──────── GIVEN ENTRIES

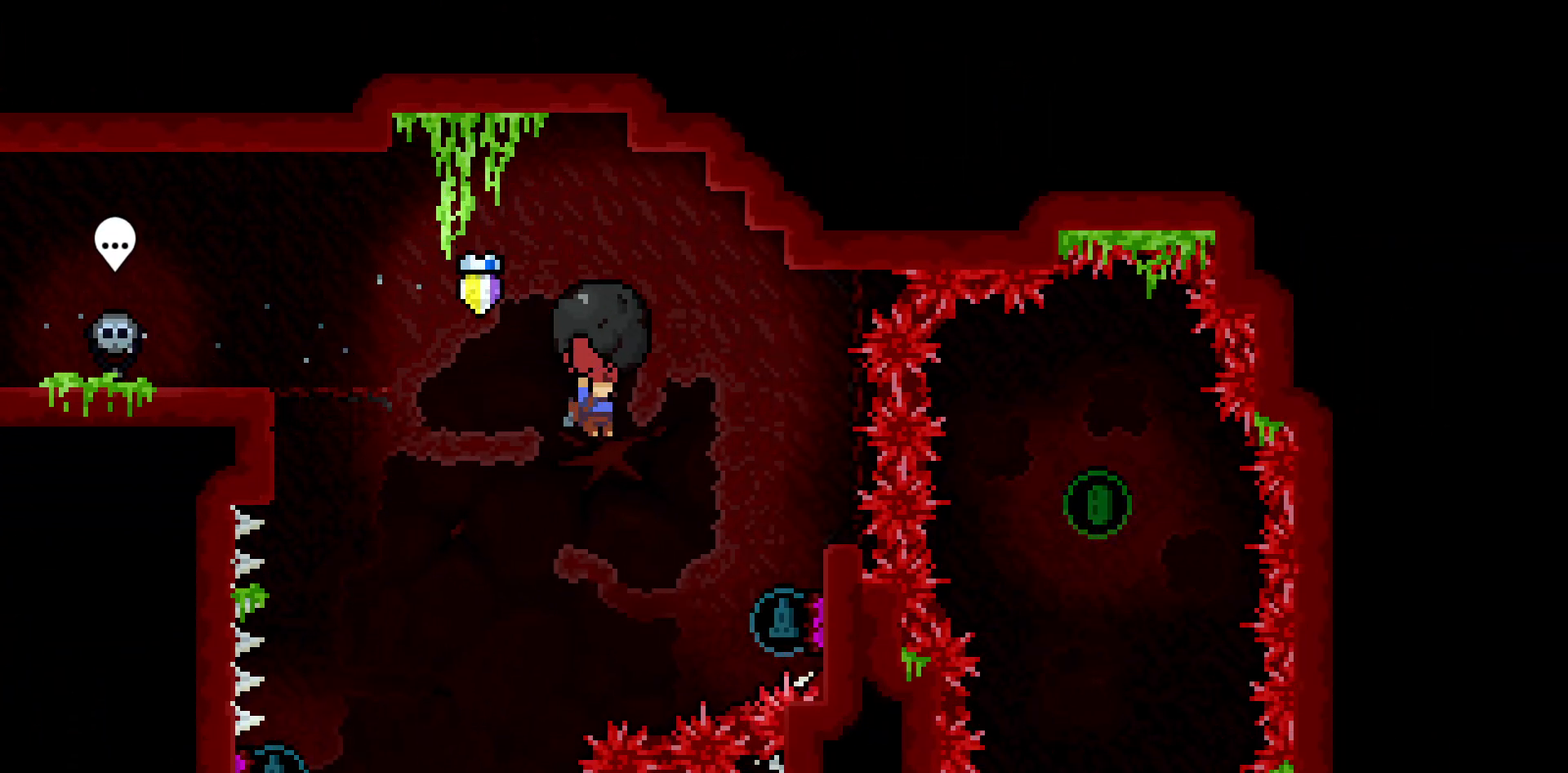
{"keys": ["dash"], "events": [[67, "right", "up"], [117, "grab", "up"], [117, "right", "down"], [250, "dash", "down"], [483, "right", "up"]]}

────────────────
──────── GIVEN ENTRIES

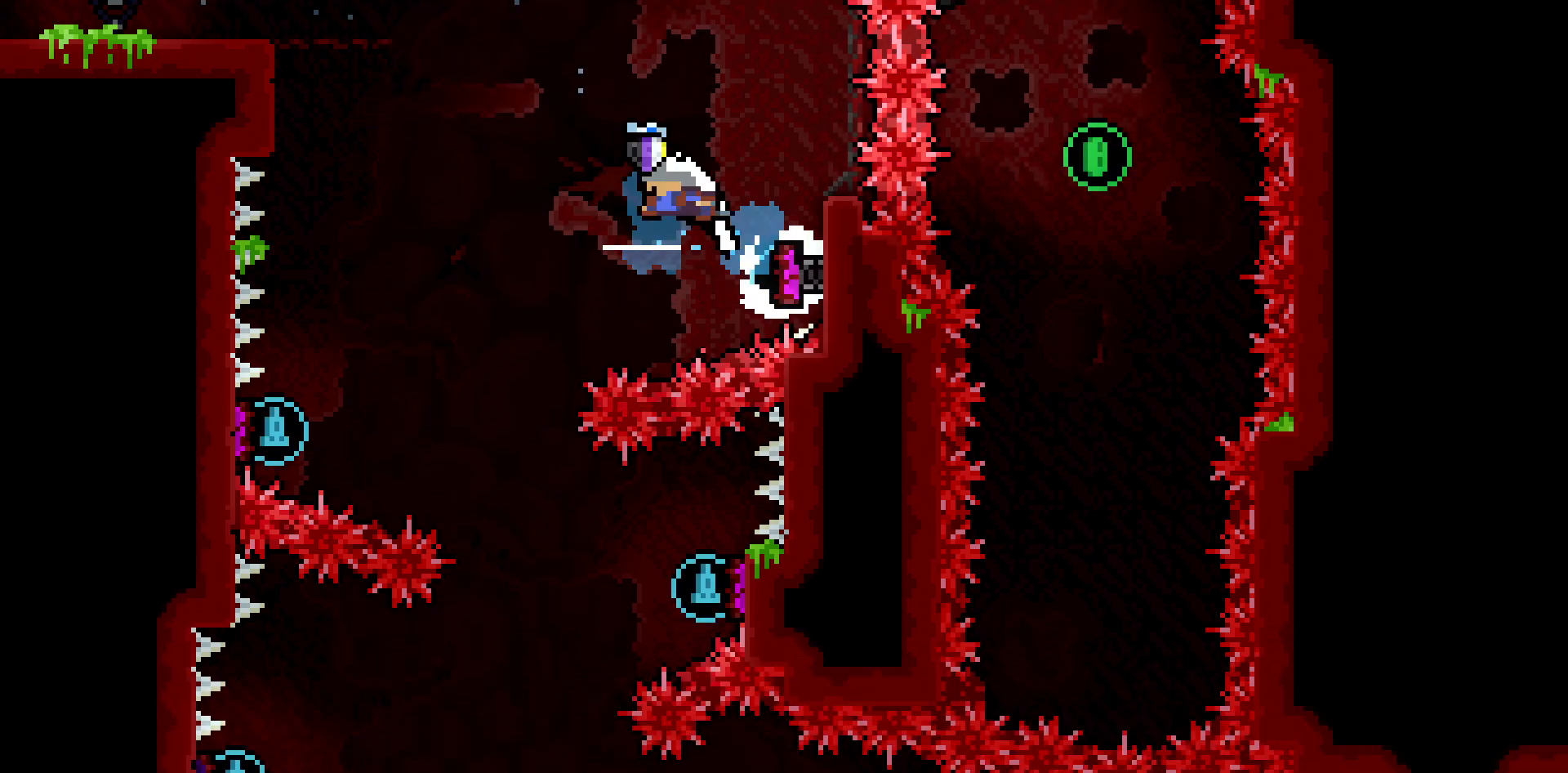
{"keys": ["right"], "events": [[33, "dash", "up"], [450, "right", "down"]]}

────────────────
──────── GIVEN ENTRIES

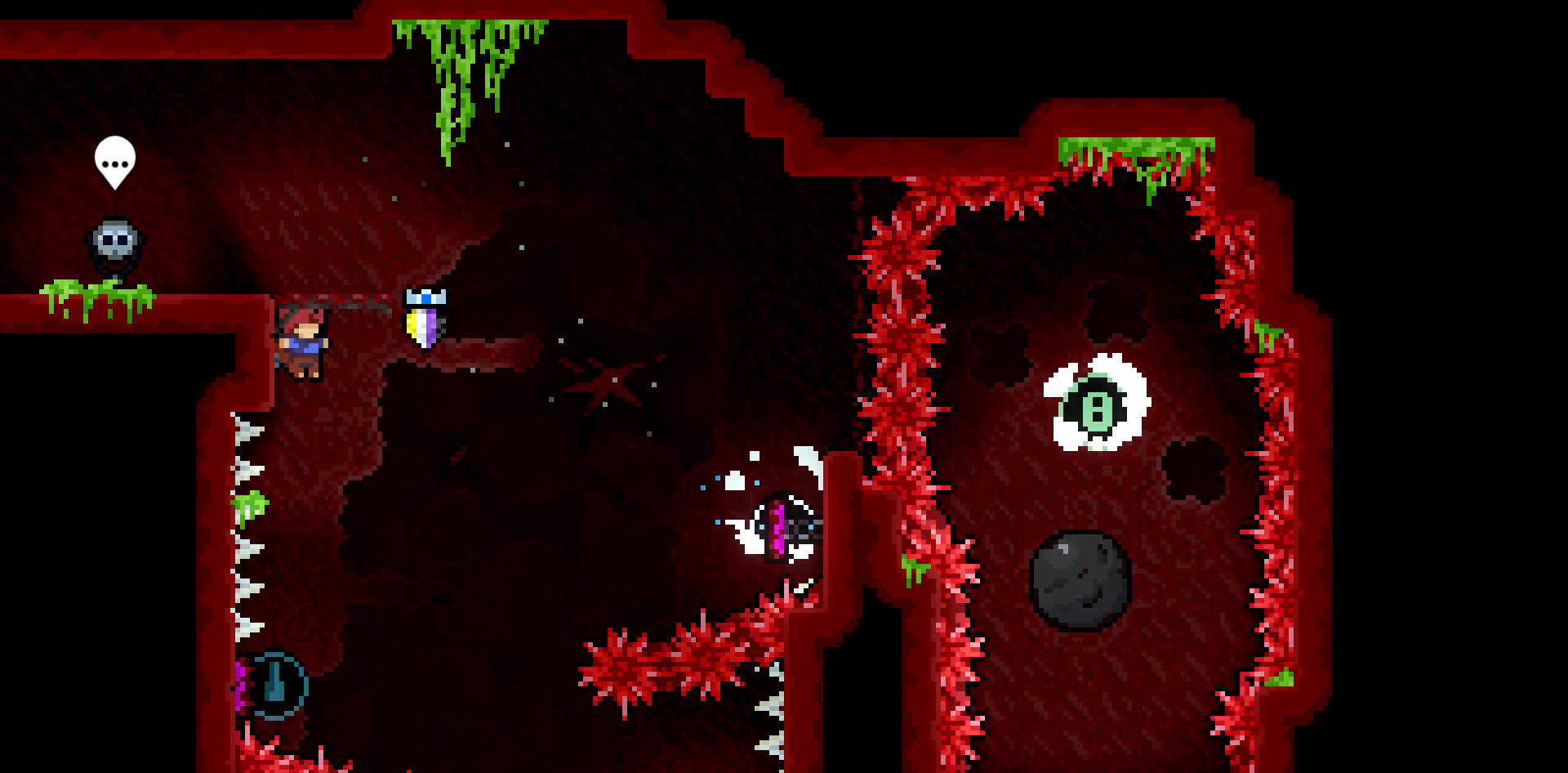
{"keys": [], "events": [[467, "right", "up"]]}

────────────────

TASK DIRECTIONS >> The response must contain every line from the listing above in which the string "down" appears.

TASK RESPONSE >>
{"keys": ["dash"], "events": [[67, "right", "up"], [117, "grab", "up"], [117, "right", "down"], [250, "dash", "down"], [483, "right", "up"]]}
{"keys": ["right"], "events": [[33, "dash", "up"], [450, "right", "down"]]}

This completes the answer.